指示:
- a) 抜粋のうち「刑務所や少年院に入っている人に」で始まる段落を、主な事実を残したまま箇条書きに短くまとめること。
- b) 抜粋について、次の問いに答えること。
(i) 刑務所への出入りを繰り返す犯罪者には、どんな者が多いとされているか。
(ii) 「固い決意と謝罪」は何にならないと書いてあったか。
(iii) 親に迷惑をかけたことを反省し謝罪するパターンでは、何にフタをすることになるとされているか。

==== 抜粋

こちらの本を読んだ感想です。
刑務所への出入りを繰り返す犯罪者は「いい子」だった者が多い。
自分の感情を素直に出さず、幼少期から無理を重ね、
親の期待する役割を演じることに耐えられなくなった時、
積もりに積もった否定的感情が「犯罪」という形で爆発するのだ。
とはじめに書いてあったこの言葉にとても納得しました!
刑務所や少年院に入っている人に事件を起こした理由を聞くと、
「悪い仲間とつきあったことがきっかけだった」とか、
「覚醒剤を使ったから」などと答えるそうですが、
問題はそこではなく、なぜ悪い仲間と付き合うようになったのか?
なぜ覚醒剤に手を出したか?という原点を理解することが大事で
それがないまま「二度とやりません」「反省しています」と言っても、
また犯罪を繰り返すことになるそうです。。
過去を振り返らせ、自分の内面と向き合い、なぜそうなったのか?
非行に走った原点がどこにあるのか?を理解させないと
「固い決意と謝罪は何の抑止力にもならない」と書いてありました。
また、親に迷惑をかけたことを反省し、謝罪するパターンは、
「親から迷惑をかけられたことによる怒りや憎しみ」に
フタをすることになるので、自己理解は得られないとも書いてありました。

========
==== データ一覧

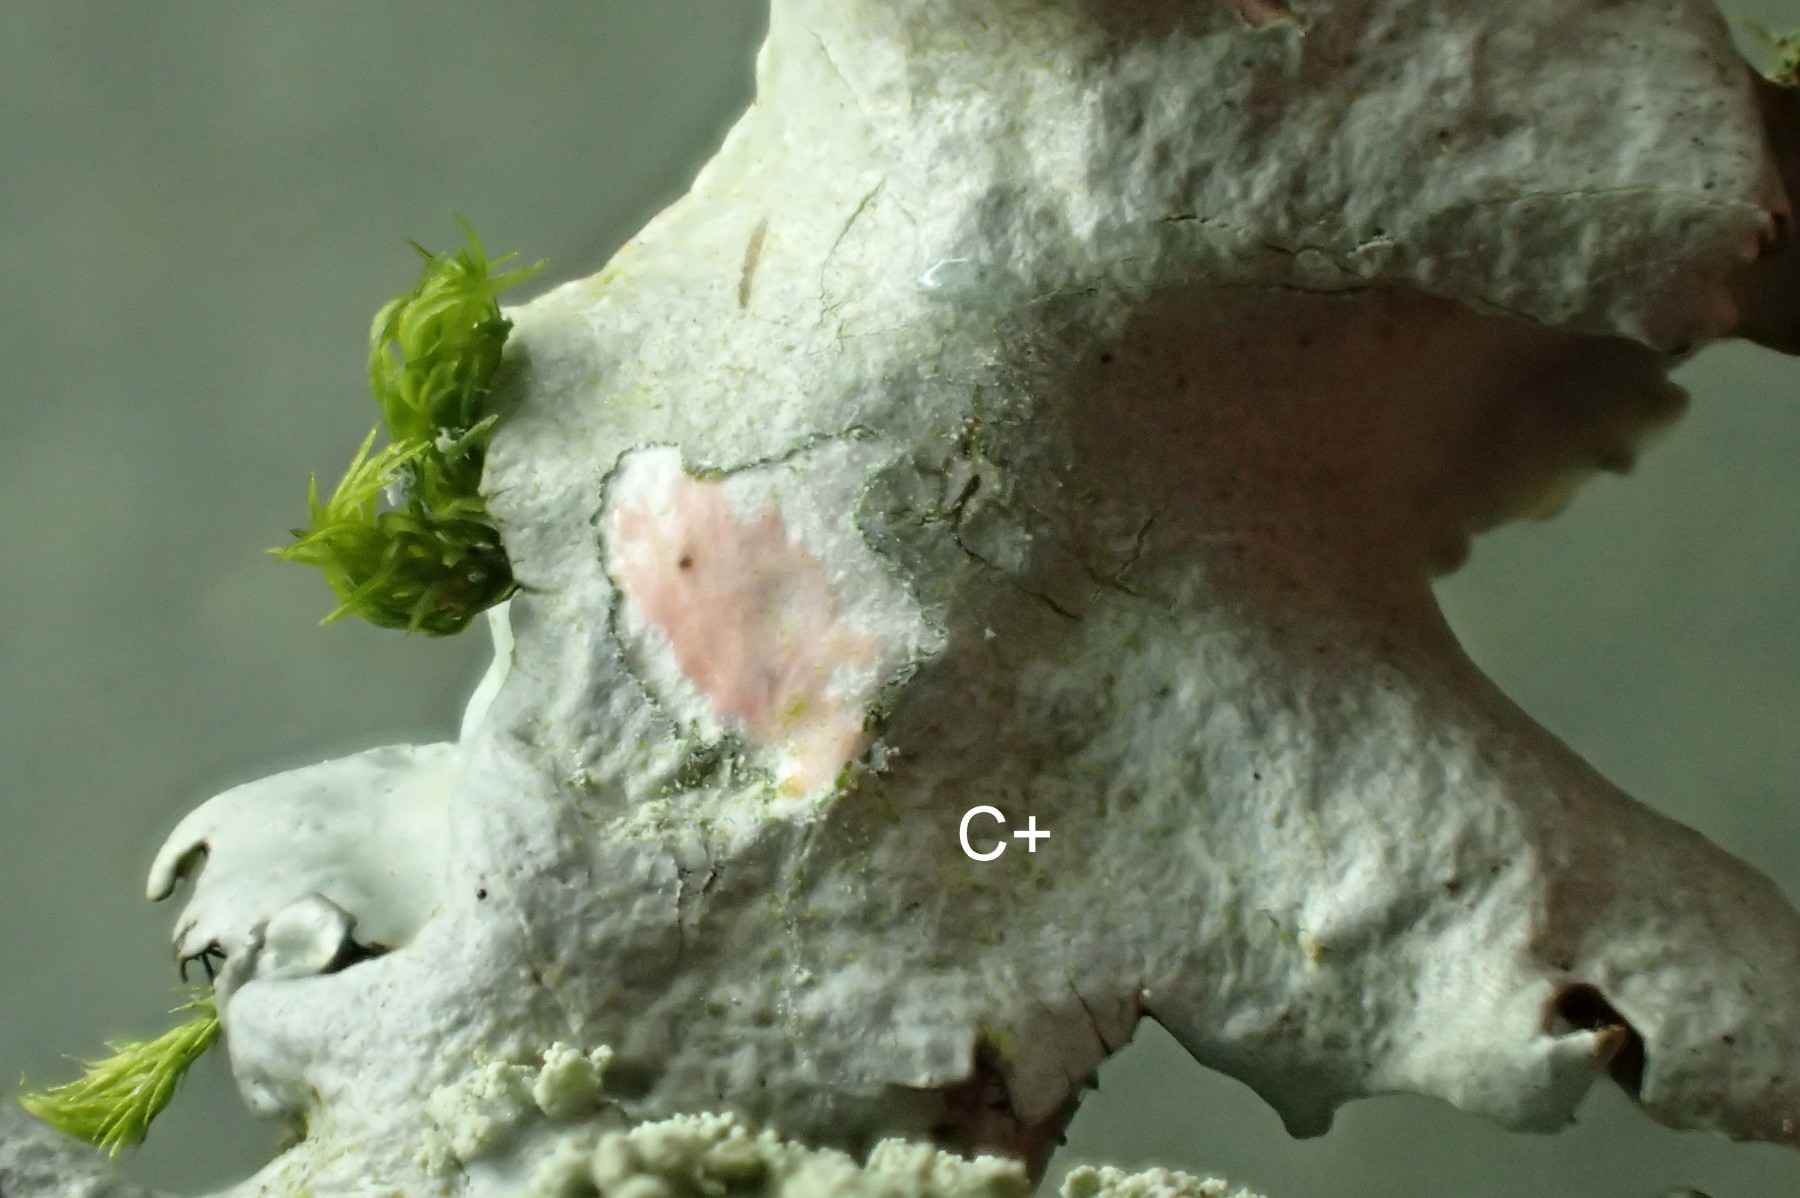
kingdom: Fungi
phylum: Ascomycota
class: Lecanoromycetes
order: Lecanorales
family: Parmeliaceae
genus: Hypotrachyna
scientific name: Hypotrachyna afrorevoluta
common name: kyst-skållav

========
==== データ一覧

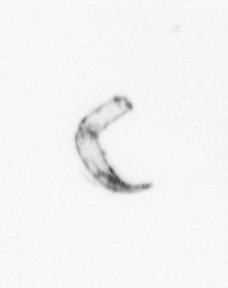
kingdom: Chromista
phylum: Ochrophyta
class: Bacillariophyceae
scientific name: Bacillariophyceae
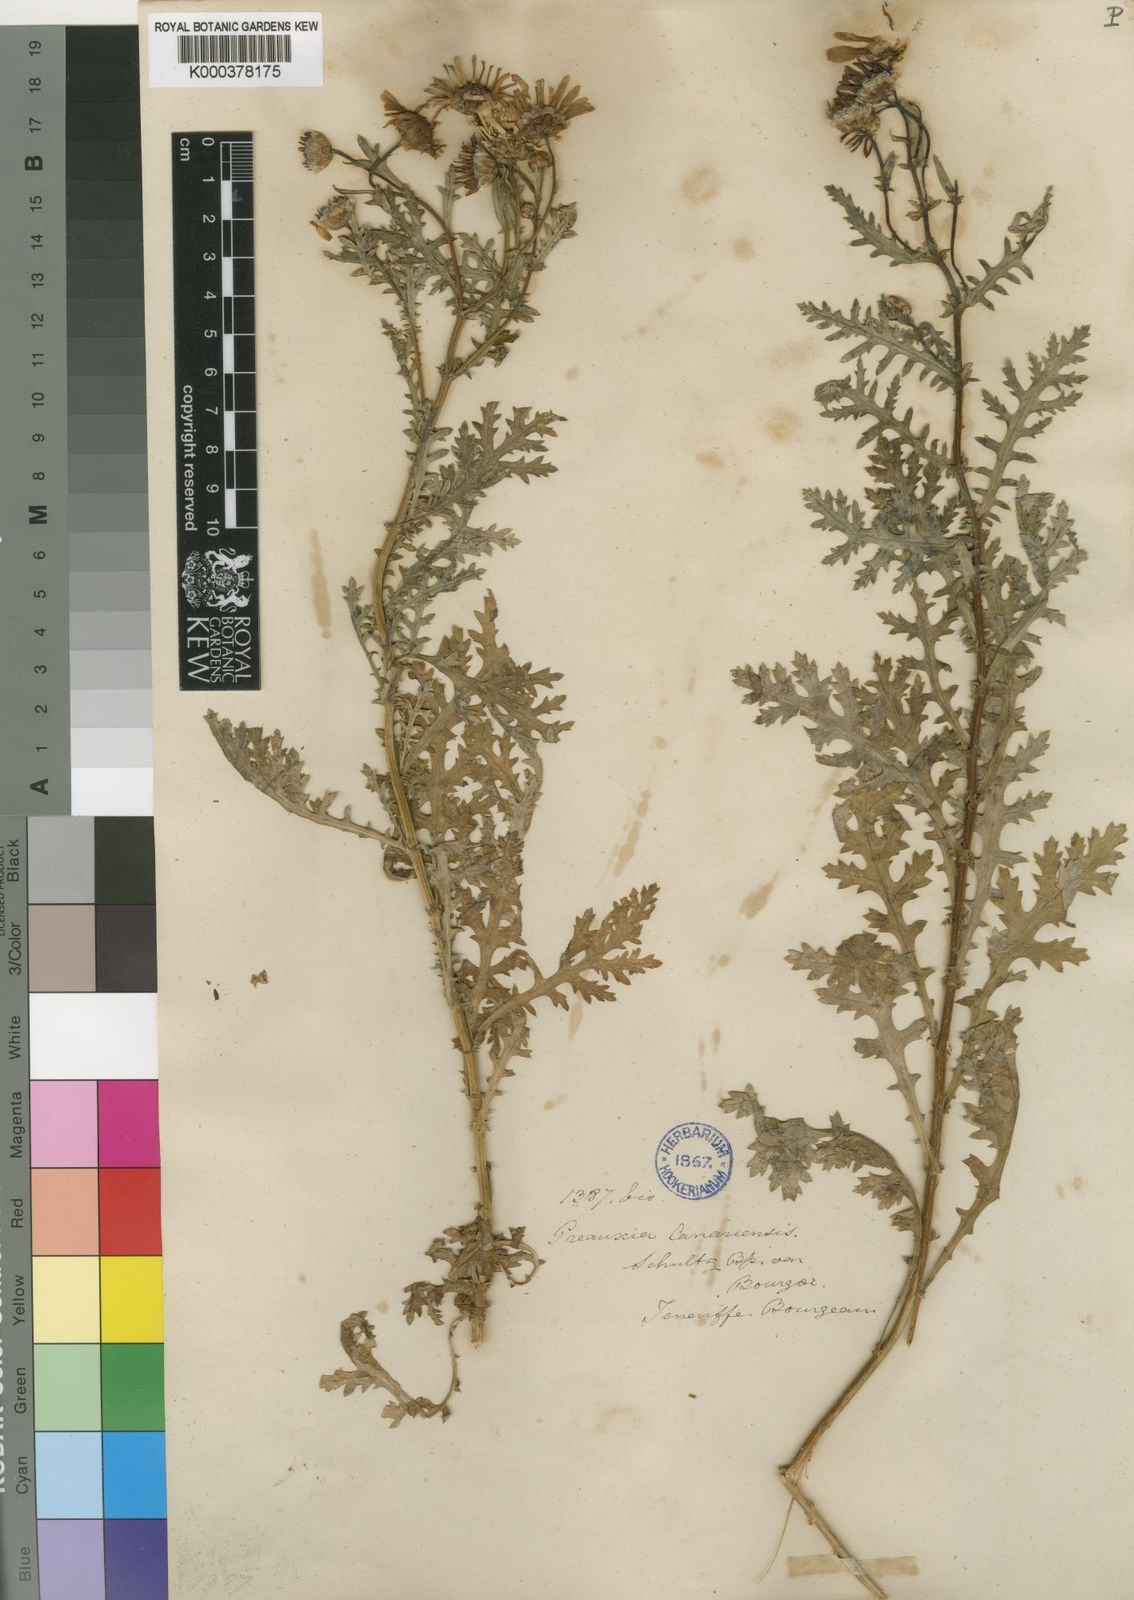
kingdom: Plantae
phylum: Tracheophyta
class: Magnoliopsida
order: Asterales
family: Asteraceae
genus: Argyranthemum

========

回答一覧:
- a)
- 刑務所や少年院にいる人は、事件を起こした理由を「悪い仲間とのつきあい」や「覚醒剤の使用」と答えるという。
- 問題はそこではない。なぜ悪い仲間と付き合うようになったのか、なぜ覚醒剤に手を出したのかという原点を理解することが大事だ。
- 原点の理解がないまま「二度とやりません」「反省しています」と言っても、犯罪を繰り返すことになるという。

- b)
(i) 「いい子」だった者。
(ii) 何の抑止力にもならない。
(iii) 「親から迷惑をかけられたことによる怒りや憎しみ」。